Assigned task:
Could you output the listing that follows exactly, without its images?

Provided data:
—————

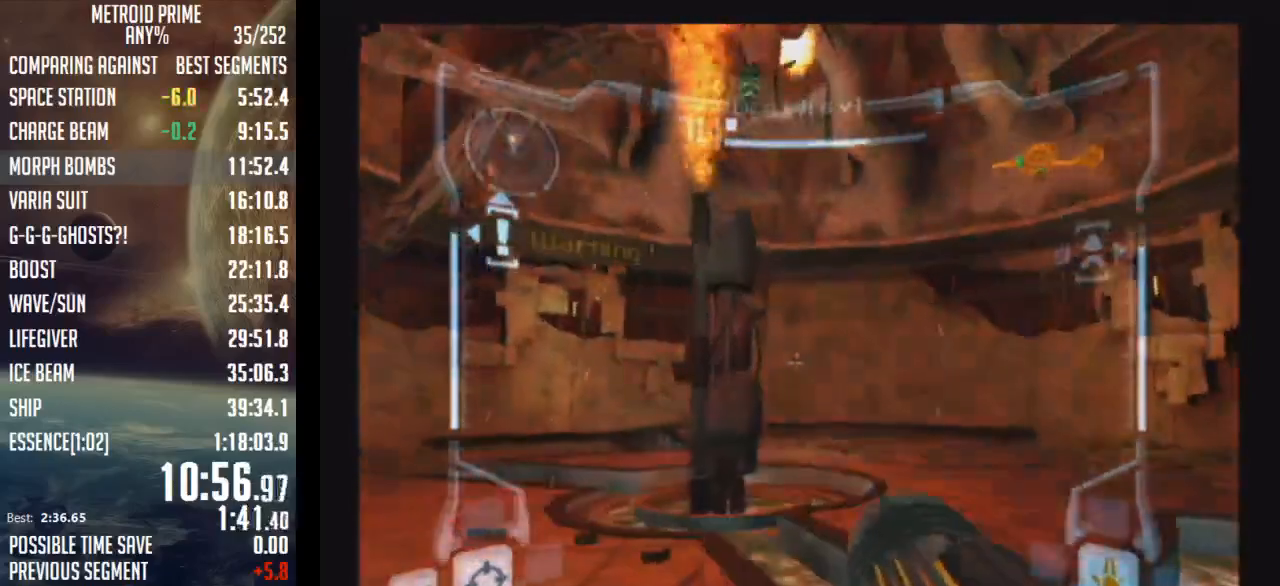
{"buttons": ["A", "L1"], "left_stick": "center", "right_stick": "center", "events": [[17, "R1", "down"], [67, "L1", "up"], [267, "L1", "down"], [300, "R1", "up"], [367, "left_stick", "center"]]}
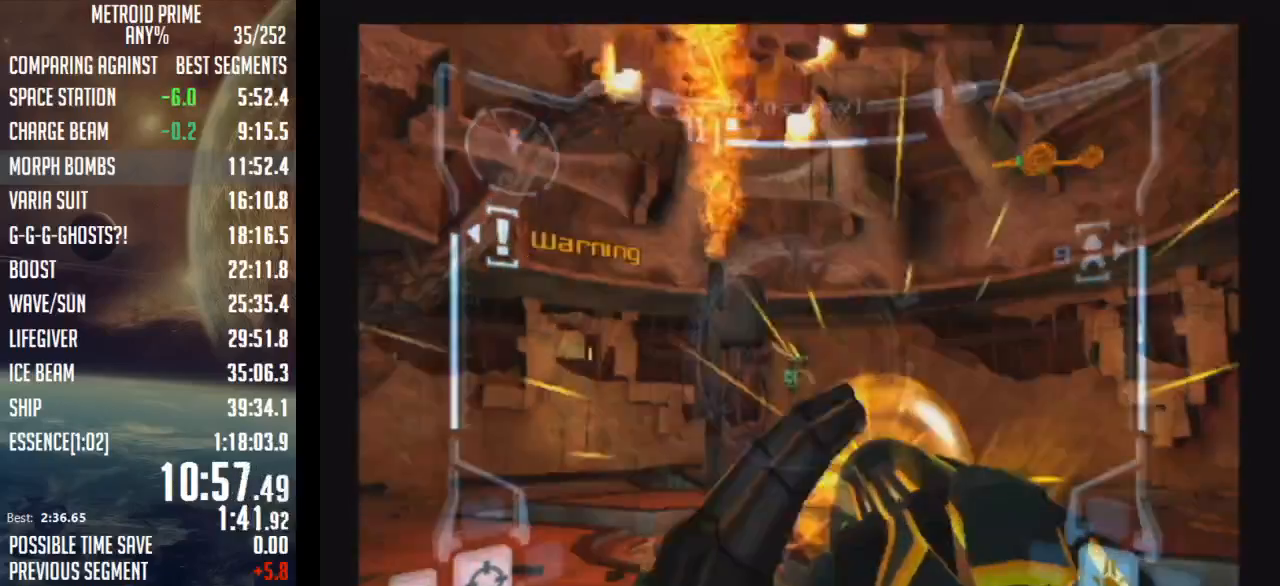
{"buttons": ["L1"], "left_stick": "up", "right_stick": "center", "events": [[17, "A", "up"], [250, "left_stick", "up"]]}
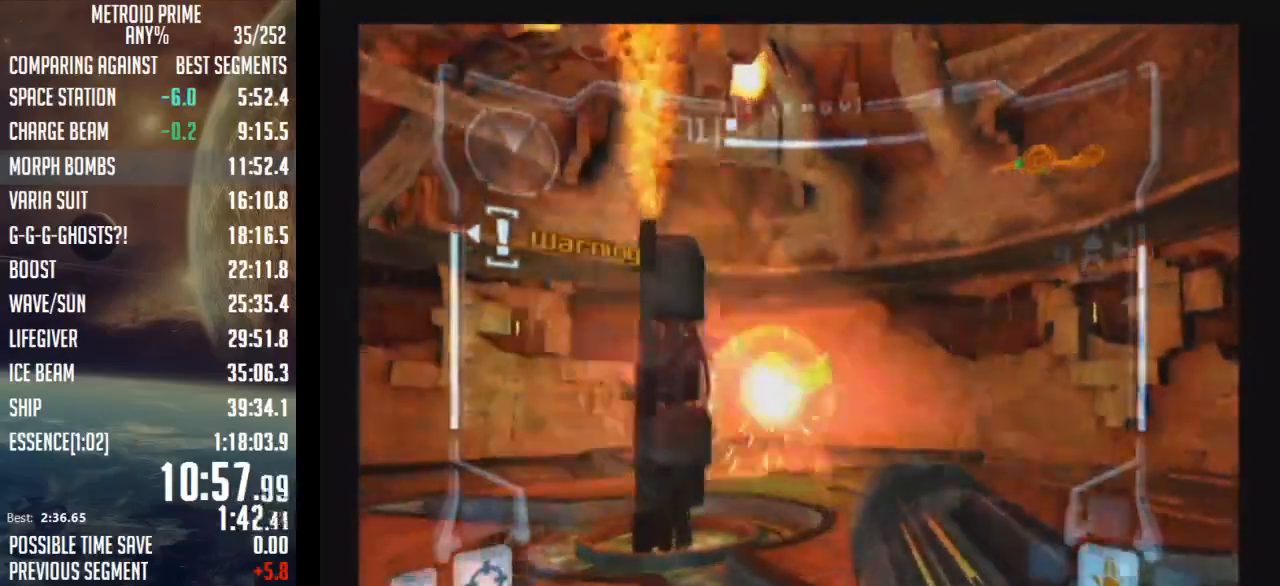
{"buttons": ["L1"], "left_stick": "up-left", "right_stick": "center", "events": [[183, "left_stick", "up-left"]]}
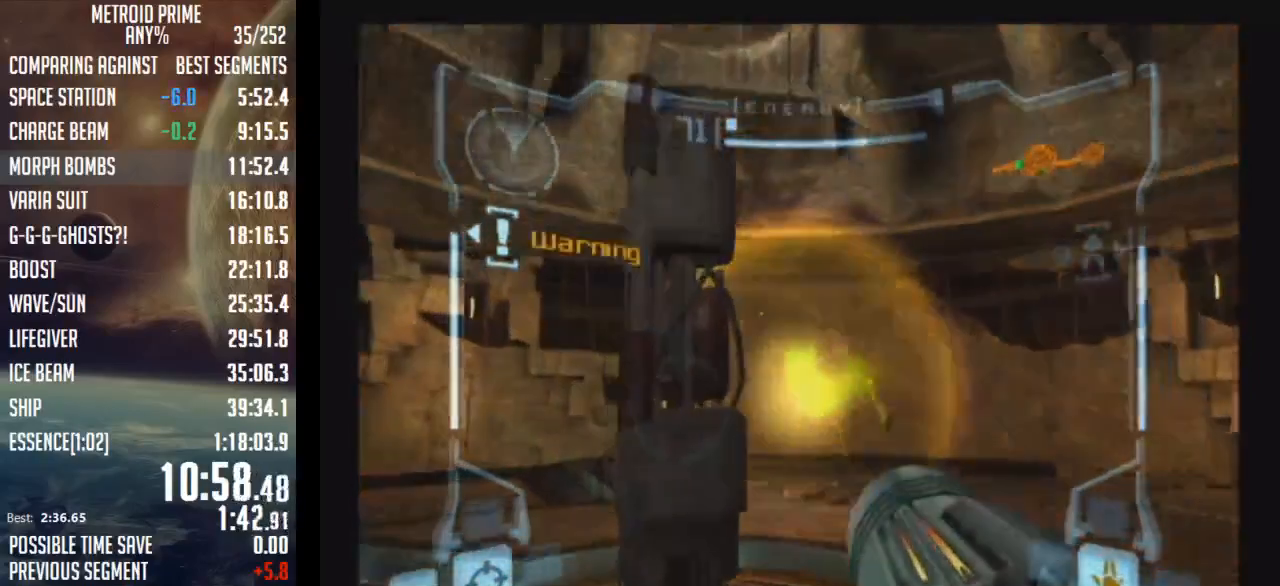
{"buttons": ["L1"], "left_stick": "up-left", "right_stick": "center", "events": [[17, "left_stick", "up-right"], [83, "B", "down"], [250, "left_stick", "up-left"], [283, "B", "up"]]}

—————

Answer space:
{"buttons": ["A", "L1"], "left_stick": "center", "right_stick": "center", "events": [[17, "R1", "down"], [67, "L1", "up"], [267, "L1", "down"], [300, "R1", "up"], [367, "left_stick", "center"]]}
{"buttons": ["L1"], "left_stick": "up", "right_stick": "center", "events": [[17, "A", "up"], [250, "left_stick", "up"]]}
{"buttons": ["L1"], "left_stick": "up-left", "right_stick": "center", "events": [[183, "left_stick", "up-left"]]}
{"buttons": ["L1"], "left_stick": "up-left", "right_stick": "center", "events": [[17, "left_stick", "up-right"], [83, "B", "down"], [250, "left_stick", "up-left"], [283, "B", "up"]]}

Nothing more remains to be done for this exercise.